Types of dysregulation
Over time, people who were emotionally sensitive and who didn’t have the skills to manage difficult situations and relationships in their lives would develop enduring difficulties in regulating five areas of daily experience. The term used by therapists for an inability to regulate is dysregulation, and so people with conditions like BPD had the following five areas of dysregulation, a conceptualization originally described by Dr. Linehan in 1993:
Emotion dysregulation: Emotion dysregulation is the inability to flexibly respond to and manage one’s feelings in the context of emotional responses that are highly reactive. Typically, these are brief episodes, lasting a few hours, but they feel overwhelming. Although a person with BPD might have difficulty regulating all emotions, irritability and anger are specified in the Diagnostic and Statistical Manual of Mental Disorders (DSM), which is the manual that mental health experts use to classify psychiatric conditions.
Interpersonal dysregulation: Interpersonal dysregulation is characterized by a fear, whether real or imagined, that the person with BPD will be abandoned by those closest to them. In this context, the person with BPD will then become desperate to prevent the abandonment from occurring and will then behave in ways to stop it from happening. These ways will often appear to be extreme to the person on the receiving end of the behavior, and at times can be the reason why that person no longer wants to have anything to do with the person with BPD.Another hallmark of this is that people with BPD tend to develop intense relationships with others, and these are characterized by extremes of, at times, idealizing the other person and then, at other times, devaluing the other person.
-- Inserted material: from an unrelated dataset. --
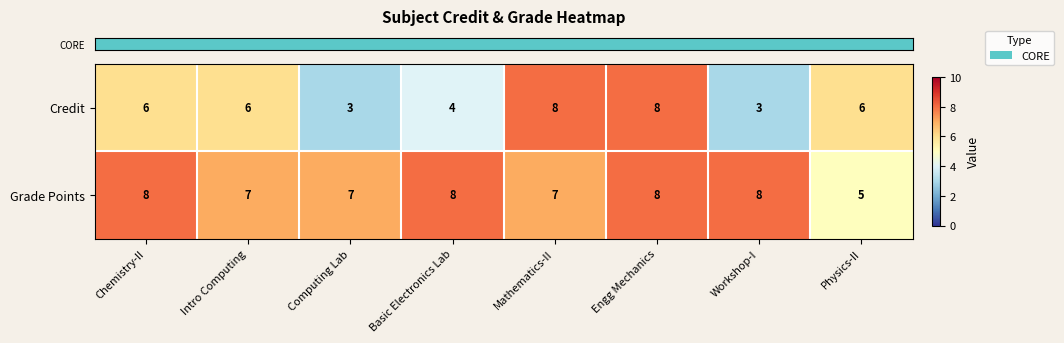

The value of Grade Points at Engg Mechanics is 13. True or false?

False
These fluctuations can happen very quickly and leave the other person feeling bewildered.
Self-dysregulation. Self-dysregulation is characterized by having an unstable sense of self and the experience of feeling empty inside. People with BPD can have a very difficult time defining themselves in terms of who they are as people, what their values are, and what their long-term goals and life direction are. At times they look to others and others’ behavior, and try to copy it in order to fit in, but they often recognize that when they simply behave differently, it does not always feel authentic. Another aspect of self-dysregulation is the experience of emptiness, which is an intense feeling of disconnectedness, aloneness, and feeling misunderstood.
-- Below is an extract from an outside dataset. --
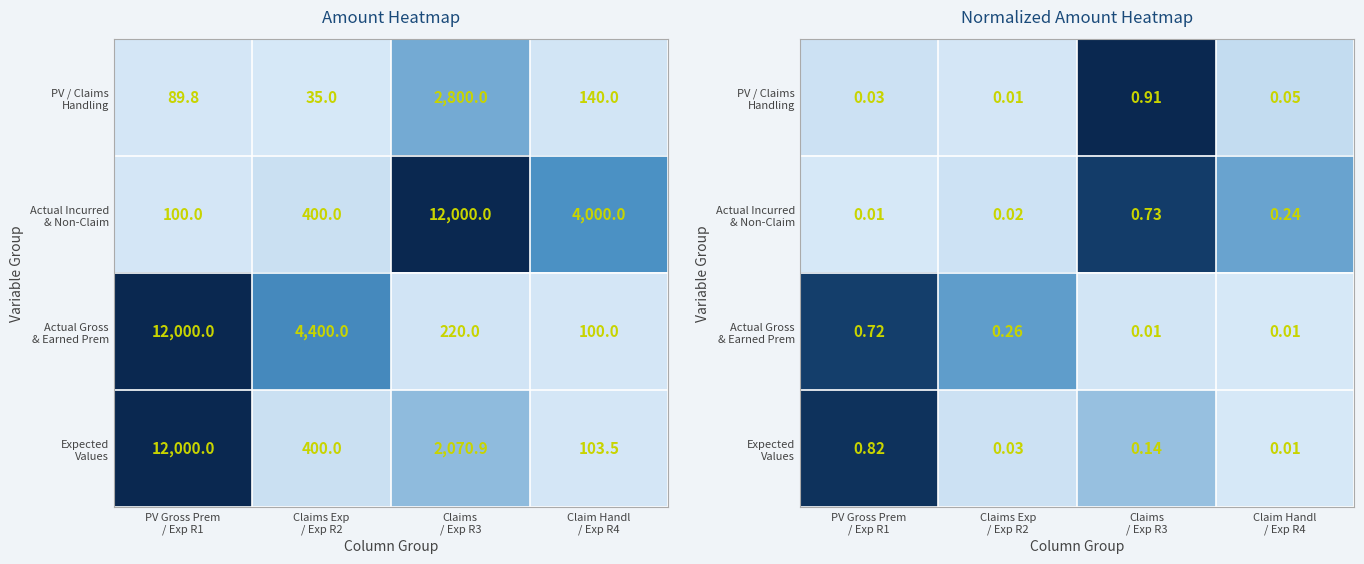

What is the average value of the Expected Values series?

0.2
Cognitive dysregulation: Cognitive dysregulation is characterized by relatively brief episodes of paranoid thinking, and this is particularly true during periods of stress. This means that when the person with BPD has high stress levels, they can begin to imagine that others are intentionally out to get them, even when there is no evidence that this is true. People with BPD can also experience dissociation, which is the feeling or thought that they are not real or that the rest of the world is not real.
Behavioral dysregulation: Behavioral dysregulation in people with BPD is characterized by extreme, sometimes impulsive, and at times dangerous behaviors. These behaviors are often used as a way to deal with intense and unbearable emotions, and can include self-injurious behaviors, such as cutting and suicide attempts. Other such behaviors include eating behaviors, such as binge eating, substance use as a way to fit in or self-medicate, dangerous sexual behaviors as a way to feel connected, and dangerous driving or excessive spending as ways to feel a rush of positive emotions.